The reason that people advocate concatenation of different systems to conduct PCA analysis is to establish a consistent coordinate/axis system. Moreover, it becomes possible to relate different modes in such a combined system because the principal components have the same meaning.

However, in that view, there is a significant flaw: if a mutant system has the absence of a particular PC, then overall that PC will become a minor component in the overall analysis and may not rise to the level of analysis (you have as many PCs as you have atoms). Thus, such a combined analysis requires significantly more examination to capture such differences.

If you don't combine analyses, then you have to find a way to identify which PCs are comparable between the different simulations, which is a tractable though computationally intensive problem. This is the way I used to approach this problem - as separate simulations with independent PCA analyses.

At this point, you're running into the real limits of the basic DCD file structure, not the CATDCD limits. The DCD file structure header can specify the number of atoms in the record, but CATDCD doesn't/can't implement this.

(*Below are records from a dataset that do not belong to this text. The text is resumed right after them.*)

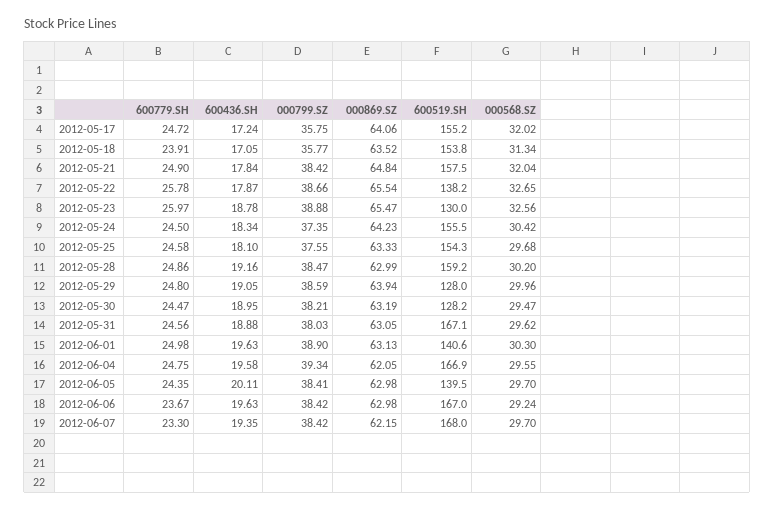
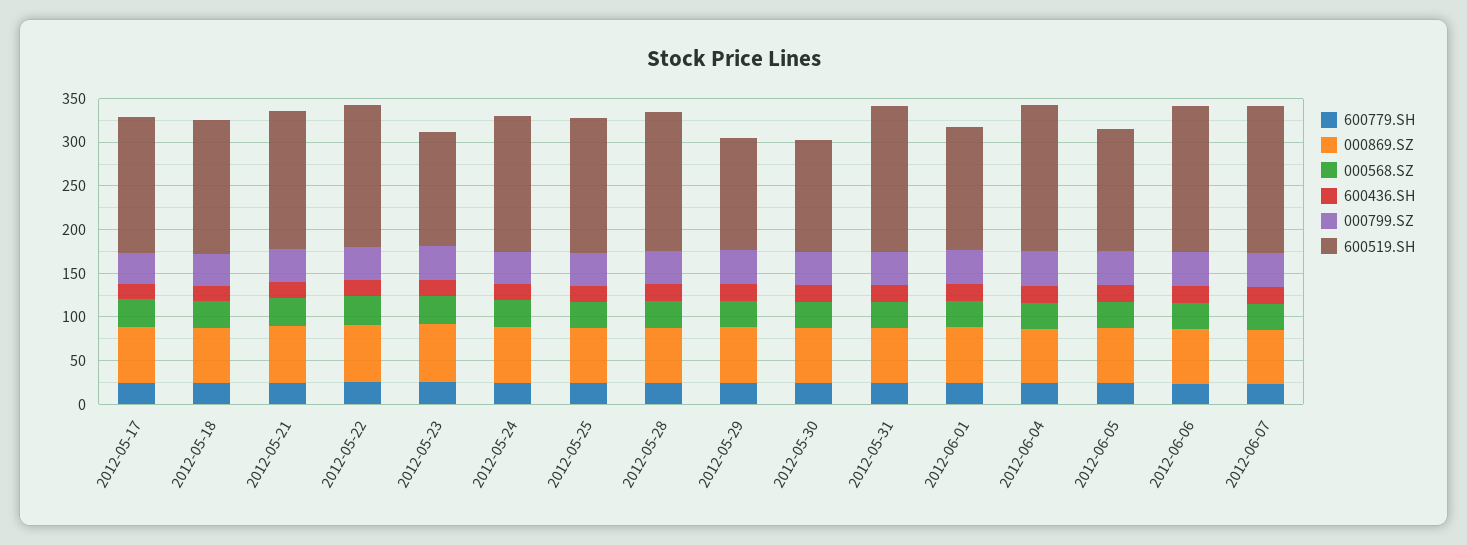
  {
    "600779.SH": {
      "2012-05-17": 24.72,
      "2012-05-18": 23.91,
      "2012-05-21": 24.9,
      "2012-05-22": 25.78,
      "2012-05-23": 25.97,
      "2012-05-24": 24.5,
      "2012-05-25": 24.58,
      "2012-05-28": 24.86,
      "2012-05-29": 24.8,
      "2012-05-30": 24.47,
      "2012-05-31": 24.56,
      "2012-06-01": 24.98,
      "2012-06-04": 24.75,
      "2012-06-05": 24.35,
      "2012-06-06": 23.67,
      "2012-06-07": 23.3
    },
    "600436.SH": {
      "2012-05-17": 17.24,
      "2012-05-18": 17.05,
      "2012-05-21": 17.84,
      "2012-05-22": 17.87,
      "2012-05-23": 18.78,
      "2012-05-24": 18.34,
      "2012-05-25": 18.1,
      "2012-05-28": 19.16,
      "2012-05-29": 19.05,
      "2012-05-30": 18.95,
      "2012-05-31": 18.88,
      "2012-06-01": 19.63,
      "2012-06-04": 19.58,
      "2012-06-05": 20.11,
      "2012-06-06": 19.63,
      "2012-06-07": 19.35
    },
    "000799.SZ": {
      "2012-05-17": 35.75,
      "2012-05-18": 35.77,
      "2012-05-21": 38.42,
      "2012-05-22": 38.66,
      "2012-05-23": 38.88,
      "2012-05-24": 37.35,
      "2012-05-25": 37.55,
      "2012-05-28": 38.47,
      "2012-05-29": 38.59,
      "2012-05-30": 38.21,
      "2012-05-31": 38.03,
      "2012-06-01": 38.9,
      "2012-06-04": 39.34,
      "2012-06-05": 38.41,
      "2012-06-06": 38.42,
      "2012-06-07": 38.42
    },
    "000869.SZ": {
      "2012-05-17": 64.06,
      "2012-05-18": 63.52,
      "2012-05-21": 64.84,
      "2012-05-22": 65.54,
      "2012-05-23": 65.47,
      "2012-05-24": 64.23,
      "2012-05-25": 63.33,
      "2012-05-28": 62.99,
      "2012-05-29": 63.94,
      "2012-05-30": 63.19,
      "2012-05-31": 63.05,
      "2012-06-01": 63.13,
      "2012-06-04": 62.05,
      "2012-06-05": 62.98,
      "2012-06-06": 62.98,
      "2012-06-07": 62.15
    },
    "600519.SH": {
      "2012-05-17": 155.2,
      "2012-05-18": 153.8,
      "2012-05-21": 157.5,
-     "2012-05-22": 138.2,
+     "2012-05-22": 160,
      "2012-05-23": 130,
      "2012-05-24": 155.5,
      "2012-05-25": 154.3,
      "2012-05-28": 159.2,
      "2012-05-29": 128,
      "2012-05-30": 128.2,
      "2012-05-31": 167.1,
      "2012-06-01": 140.6,
      "2012-06-04": 166.9,
      "2012-06-05": 139.5,
      "2012-06-06": 167,
      "2012-06-07": 168
    },
    "000568.SZ": {
      "2012-05-17": 32.02,
      "2012-05-18": 31.34,
      "2012-05-21": 32.04,
      "2012-05-22": 32.65,
      "2012-05-23": 32.56,
      "2012-05-24": 30.42,
      "2012-05-25": 29.68,
      "2012-05-28": 30.2,
      "2012-05-29": 29.96,
      "2012-05-30": 29.47,
      "2012-05-31": 29.62,
      "2012-06-01": 30.3,
      "2012-06-04": 29.55,
      "2012-06-05": 29.7,
      "2012-06-06": 29.24,
      "2012-06-07": 29.7
    }
  }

I would like to concatenate some mutant simulations with wild type simulations to run PCA analysis. However, catdcd will not allow me to concatenate all the simulations into a single DCD file due to the different numbers of atoms between the wildtype and mutant as a result of the point mutations I introduced. How can I combine these files to run an accurate PCA? I have heard that it is necessary to combine all simulations into a single file to compare the wildtype and mutant as this ensures PC1, PC2, etc. are the same between the various simulations. I appreciate any advice!